Any help is really appreciated!
Even though I asked (and solved) this question a lot of time ago, here is a solution for future references.
Case I. $\alpha=1^*.$ This case is trivial since $x^{-1}\in\alpha$ and $x^0\notin\alpha.$
Case II. $\alpha\subsetneq1^*.$ Let $a\in\alpha\cap\mathbb Q_{>0}$ and let $m$ and $n$ be positive integers such that $n>a^{-1}$ and $x>1+(1/m).$ Then $$x^{mn}>\left(1+\dfrac{1}{m}\right)^{mn}\geqslant1+n>a^{-1}$$ and it follows that there exists some positive integer $t$ such that $x^{-t}\in\alpha$ and $x^{-t+1}\notin\alpha.$
Case III. $1^*\subsetneq\alpha.$ Let $a\in\mathbb Q\setminus\alpha,$ let $n$ be a positive integer such that $n>a$ and let $m$ be as in the first case.

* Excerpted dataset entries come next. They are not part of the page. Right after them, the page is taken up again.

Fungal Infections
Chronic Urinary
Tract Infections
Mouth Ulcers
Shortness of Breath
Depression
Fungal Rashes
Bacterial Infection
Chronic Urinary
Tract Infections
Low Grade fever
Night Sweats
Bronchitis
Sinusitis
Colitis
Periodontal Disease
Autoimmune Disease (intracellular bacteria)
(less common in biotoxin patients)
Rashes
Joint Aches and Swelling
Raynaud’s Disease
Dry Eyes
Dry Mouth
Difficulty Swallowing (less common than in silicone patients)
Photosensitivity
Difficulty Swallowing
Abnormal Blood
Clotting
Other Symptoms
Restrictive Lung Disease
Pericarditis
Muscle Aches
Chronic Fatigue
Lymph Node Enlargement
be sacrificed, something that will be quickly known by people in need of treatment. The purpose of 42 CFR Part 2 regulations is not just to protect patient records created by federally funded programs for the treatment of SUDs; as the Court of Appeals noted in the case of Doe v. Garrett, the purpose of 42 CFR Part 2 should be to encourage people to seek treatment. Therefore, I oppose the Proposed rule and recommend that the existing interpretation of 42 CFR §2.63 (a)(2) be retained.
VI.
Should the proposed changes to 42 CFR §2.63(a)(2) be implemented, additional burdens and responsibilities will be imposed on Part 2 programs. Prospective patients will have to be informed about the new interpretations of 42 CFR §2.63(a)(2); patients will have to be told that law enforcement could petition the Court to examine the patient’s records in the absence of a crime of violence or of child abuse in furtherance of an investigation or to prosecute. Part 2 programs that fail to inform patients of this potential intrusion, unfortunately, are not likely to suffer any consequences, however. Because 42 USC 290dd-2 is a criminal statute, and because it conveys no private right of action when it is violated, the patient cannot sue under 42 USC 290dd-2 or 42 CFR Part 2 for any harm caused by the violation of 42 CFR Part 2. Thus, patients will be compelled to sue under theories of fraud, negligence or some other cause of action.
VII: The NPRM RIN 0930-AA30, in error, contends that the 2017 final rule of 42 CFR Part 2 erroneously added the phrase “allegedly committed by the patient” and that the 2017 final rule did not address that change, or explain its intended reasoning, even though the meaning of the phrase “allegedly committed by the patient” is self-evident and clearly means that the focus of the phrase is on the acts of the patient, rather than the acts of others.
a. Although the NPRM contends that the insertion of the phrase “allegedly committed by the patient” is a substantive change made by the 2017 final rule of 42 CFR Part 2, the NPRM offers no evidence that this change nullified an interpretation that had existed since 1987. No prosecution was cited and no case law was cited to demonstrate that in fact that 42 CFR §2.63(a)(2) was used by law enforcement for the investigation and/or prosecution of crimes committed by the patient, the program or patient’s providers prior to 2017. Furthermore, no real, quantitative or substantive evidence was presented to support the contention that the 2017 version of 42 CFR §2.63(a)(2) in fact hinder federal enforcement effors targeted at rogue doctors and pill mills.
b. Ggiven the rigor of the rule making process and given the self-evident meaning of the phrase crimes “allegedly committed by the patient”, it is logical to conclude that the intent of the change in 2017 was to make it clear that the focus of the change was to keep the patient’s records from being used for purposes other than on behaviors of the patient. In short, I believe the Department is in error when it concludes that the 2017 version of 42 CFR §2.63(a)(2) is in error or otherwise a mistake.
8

Then $$x^{mn}>\left(1+\dfrac{1}{m}\right)^{mn}\geqslant1+n>a$$ and it follows that there is some positive integer $t$ such that $x^t\notin\alpha$ and $x^{t-1}\in\alpha.$
Note that the solution that Tim suggests is incomplete (in fact, his "hint" was not helpful at all). As an example, one could argue that the floor function exists as follows.
Let $x$ be a real number. Since $\mathbb Z_{>0}$ is not bounded above, there is some $n\in\mathbb Z_{>0}$ such that $n>x.$ Therefore the set of all positive integers $t$ such that $t>x$ has a least element $s.$ It follows that $s-1\leqslant x<s.$ What happens if $x<0$?